Collect all lines from the listing that include the string "primary".

Information supplied:
========================

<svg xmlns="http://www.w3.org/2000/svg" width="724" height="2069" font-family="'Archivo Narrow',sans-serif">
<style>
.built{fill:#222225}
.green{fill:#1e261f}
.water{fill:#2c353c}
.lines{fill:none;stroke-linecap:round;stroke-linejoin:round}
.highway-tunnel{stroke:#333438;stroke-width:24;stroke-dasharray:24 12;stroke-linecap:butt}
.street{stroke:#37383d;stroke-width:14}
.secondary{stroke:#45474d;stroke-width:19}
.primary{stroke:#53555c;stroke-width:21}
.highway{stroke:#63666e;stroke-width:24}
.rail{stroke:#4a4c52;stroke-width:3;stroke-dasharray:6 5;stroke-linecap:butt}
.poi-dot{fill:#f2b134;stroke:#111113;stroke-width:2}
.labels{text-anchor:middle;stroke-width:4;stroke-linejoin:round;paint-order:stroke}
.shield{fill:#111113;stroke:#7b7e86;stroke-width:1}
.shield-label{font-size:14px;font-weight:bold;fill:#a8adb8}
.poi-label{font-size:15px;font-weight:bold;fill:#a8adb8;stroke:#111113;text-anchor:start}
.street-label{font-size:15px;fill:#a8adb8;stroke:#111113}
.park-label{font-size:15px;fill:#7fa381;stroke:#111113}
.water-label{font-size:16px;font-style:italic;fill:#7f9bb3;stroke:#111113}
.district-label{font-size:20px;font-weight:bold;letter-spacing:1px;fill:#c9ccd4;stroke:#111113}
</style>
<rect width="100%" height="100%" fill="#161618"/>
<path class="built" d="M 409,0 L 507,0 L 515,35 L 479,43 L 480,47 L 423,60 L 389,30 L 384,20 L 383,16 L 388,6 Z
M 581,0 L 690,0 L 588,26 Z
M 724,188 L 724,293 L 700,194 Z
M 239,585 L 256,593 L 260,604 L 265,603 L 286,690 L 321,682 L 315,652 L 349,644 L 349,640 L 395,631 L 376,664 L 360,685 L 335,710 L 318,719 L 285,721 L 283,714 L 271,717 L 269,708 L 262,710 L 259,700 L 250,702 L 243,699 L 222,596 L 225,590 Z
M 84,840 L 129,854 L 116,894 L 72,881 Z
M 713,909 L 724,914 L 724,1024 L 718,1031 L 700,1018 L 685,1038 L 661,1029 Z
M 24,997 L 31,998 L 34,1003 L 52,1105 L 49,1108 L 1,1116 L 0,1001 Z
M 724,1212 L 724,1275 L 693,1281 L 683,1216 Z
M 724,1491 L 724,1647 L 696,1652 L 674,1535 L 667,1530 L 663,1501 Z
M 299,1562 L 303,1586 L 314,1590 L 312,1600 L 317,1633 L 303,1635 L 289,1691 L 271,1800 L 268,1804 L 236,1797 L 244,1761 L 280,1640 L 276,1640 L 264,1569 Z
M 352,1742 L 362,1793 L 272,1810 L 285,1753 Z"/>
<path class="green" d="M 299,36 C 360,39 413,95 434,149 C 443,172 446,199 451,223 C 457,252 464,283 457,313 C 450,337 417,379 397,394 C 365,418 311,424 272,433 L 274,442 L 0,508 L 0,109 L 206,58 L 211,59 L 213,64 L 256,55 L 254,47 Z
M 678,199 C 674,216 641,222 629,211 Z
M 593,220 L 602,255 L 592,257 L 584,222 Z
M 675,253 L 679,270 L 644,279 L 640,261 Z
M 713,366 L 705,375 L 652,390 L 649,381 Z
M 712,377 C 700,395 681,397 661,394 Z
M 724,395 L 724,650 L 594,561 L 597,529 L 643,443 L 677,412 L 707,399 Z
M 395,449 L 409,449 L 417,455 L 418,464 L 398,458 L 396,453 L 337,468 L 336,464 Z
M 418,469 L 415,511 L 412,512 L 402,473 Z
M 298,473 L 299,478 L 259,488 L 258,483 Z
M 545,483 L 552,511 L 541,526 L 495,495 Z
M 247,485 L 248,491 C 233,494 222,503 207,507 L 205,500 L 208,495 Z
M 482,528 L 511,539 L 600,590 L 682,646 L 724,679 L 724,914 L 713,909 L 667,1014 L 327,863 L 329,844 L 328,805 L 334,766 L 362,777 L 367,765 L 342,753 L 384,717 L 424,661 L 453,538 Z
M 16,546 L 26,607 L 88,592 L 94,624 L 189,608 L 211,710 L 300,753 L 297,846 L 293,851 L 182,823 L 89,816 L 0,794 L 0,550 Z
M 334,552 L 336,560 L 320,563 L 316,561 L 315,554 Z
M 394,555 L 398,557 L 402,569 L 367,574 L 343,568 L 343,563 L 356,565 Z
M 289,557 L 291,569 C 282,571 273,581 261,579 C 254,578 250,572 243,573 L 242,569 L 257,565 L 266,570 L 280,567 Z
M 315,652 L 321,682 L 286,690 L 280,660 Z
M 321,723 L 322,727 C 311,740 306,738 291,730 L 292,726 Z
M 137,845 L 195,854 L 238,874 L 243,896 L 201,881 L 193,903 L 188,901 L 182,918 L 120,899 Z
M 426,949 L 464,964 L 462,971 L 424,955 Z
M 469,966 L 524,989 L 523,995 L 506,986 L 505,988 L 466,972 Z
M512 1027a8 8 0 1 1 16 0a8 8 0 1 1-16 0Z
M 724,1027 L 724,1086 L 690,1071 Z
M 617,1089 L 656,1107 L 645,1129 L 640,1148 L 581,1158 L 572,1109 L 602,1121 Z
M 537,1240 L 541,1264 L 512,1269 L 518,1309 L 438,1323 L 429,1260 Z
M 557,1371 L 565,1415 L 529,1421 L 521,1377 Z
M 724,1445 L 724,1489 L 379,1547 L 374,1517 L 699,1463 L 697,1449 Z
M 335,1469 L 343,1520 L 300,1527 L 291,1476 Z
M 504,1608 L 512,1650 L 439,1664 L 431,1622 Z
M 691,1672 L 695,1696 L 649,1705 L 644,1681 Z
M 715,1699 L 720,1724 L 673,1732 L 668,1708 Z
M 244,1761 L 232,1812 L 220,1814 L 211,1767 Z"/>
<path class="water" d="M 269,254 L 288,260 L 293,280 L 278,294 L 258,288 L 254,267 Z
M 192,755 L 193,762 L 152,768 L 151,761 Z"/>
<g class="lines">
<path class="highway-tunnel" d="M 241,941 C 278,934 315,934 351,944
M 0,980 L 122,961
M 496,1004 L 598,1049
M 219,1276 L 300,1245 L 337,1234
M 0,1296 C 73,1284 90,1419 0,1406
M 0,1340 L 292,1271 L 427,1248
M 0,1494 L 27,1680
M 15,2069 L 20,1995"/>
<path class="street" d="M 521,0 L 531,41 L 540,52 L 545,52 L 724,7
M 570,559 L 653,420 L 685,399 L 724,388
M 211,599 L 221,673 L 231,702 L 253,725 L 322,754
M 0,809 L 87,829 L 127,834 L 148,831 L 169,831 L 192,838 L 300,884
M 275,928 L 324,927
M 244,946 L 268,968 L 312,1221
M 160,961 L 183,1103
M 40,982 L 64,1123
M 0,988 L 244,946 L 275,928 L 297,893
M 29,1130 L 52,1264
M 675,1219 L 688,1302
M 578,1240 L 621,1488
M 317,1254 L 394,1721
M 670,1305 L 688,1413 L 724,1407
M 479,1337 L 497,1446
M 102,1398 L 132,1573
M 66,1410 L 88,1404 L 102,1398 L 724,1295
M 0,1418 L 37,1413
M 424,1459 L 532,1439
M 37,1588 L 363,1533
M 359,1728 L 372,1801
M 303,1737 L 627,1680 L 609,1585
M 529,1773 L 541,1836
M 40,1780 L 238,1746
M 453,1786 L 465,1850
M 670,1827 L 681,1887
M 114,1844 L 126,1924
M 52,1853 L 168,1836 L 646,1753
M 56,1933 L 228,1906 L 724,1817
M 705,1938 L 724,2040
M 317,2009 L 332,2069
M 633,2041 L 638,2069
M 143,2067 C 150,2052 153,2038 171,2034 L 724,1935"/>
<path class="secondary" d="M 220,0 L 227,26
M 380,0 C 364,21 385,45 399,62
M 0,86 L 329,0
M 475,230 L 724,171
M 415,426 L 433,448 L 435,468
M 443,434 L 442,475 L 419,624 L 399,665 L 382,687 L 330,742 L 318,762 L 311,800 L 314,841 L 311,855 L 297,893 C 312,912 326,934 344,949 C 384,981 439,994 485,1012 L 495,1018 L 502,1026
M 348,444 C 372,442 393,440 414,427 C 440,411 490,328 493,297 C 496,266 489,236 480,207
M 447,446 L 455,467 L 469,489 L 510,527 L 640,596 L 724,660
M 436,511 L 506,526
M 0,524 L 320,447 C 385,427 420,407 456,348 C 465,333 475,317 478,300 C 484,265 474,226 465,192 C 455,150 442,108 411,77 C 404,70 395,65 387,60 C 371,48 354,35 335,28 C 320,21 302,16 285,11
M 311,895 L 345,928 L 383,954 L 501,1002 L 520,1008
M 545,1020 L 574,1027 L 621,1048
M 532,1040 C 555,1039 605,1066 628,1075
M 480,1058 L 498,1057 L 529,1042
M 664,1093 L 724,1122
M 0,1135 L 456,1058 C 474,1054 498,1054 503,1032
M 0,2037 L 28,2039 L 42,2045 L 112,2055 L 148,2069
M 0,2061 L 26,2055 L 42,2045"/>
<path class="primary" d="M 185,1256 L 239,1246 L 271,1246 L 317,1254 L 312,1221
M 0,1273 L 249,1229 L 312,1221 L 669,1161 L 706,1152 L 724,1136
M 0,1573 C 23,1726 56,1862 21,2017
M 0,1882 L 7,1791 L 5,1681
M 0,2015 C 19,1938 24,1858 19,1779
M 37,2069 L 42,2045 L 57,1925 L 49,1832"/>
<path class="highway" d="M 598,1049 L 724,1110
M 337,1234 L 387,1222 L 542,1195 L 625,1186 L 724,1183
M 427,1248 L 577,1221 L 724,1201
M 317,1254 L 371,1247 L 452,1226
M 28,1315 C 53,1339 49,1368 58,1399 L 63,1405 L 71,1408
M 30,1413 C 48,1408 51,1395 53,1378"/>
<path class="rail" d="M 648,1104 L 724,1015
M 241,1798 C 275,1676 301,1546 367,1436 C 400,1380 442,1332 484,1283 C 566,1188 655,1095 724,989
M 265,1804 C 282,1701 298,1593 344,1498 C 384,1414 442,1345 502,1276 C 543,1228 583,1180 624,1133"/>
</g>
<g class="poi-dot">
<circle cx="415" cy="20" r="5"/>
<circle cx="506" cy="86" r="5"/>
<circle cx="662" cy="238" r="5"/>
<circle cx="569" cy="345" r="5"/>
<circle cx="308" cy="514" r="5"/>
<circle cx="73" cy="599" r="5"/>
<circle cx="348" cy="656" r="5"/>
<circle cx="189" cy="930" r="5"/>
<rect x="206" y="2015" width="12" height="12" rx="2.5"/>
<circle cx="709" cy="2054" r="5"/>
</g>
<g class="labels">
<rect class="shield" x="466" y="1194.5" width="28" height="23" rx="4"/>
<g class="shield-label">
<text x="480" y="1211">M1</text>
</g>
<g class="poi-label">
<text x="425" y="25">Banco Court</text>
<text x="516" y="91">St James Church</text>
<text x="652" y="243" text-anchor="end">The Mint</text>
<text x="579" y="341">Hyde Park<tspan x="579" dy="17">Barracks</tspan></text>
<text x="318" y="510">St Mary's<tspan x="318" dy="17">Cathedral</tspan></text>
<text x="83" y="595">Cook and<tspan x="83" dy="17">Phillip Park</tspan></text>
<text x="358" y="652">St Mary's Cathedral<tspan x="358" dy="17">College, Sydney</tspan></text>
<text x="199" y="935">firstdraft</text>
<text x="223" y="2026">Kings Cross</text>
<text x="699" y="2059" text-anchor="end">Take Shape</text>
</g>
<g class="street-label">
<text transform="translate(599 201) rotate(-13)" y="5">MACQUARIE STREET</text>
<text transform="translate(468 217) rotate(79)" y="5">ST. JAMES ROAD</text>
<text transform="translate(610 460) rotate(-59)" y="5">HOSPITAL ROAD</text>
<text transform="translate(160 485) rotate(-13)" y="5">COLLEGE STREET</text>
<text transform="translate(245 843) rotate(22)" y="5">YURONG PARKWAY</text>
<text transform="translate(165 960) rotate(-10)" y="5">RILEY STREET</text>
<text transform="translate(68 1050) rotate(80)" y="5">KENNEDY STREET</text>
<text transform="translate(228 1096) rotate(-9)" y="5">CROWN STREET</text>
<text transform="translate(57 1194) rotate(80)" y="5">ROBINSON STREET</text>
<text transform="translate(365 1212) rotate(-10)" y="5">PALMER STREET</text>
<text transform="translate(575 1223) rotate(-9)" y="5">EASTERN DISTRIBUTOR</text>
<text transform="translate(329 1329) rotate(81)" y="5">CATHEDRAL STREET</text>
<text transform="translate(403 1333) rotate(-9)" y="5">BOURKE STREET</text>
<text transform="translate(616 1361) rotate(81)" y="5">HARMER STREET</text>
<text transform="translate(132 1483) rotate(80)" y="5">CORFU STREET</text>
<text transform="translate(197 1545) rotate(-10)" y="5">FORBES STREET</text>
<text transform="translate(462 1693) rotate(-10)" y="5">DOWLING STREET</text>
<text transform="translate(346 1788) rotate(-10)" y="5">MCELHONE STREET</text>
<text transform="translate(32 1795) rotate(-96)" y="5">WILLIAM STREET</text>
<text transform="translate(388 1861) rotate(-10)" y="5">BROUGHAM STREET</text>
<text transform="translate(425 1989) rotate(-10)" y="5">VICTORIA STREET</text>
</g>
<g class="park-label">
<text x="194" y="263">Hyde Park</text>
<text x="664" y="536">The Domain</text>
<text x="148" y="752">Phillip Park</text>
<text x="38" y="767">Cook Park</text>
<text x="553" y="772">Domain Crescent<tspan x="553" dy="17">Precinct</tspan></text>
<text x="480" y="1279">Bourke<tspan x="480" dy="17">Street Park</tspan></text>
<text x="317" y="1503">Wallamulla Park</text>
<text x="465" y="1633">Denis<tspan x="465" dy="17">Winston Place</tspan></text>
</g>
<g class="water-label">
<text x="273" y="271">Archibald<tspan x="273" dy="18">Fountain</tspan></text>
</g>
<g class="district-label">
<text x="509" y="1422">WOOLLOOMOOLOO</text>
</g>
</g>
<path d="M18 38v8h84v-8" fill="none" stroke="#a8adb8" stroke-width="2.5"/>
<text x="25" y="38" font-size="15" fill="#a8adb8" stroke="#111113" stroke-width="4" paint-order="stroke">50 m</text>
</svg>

========================

Output for this exercise:
.primary{stroke:#53555c;stroke-width:21}
<path class="primary" d="M 185,1256 L 239,1246 L 271,1246 L 317,1254 L 312,1221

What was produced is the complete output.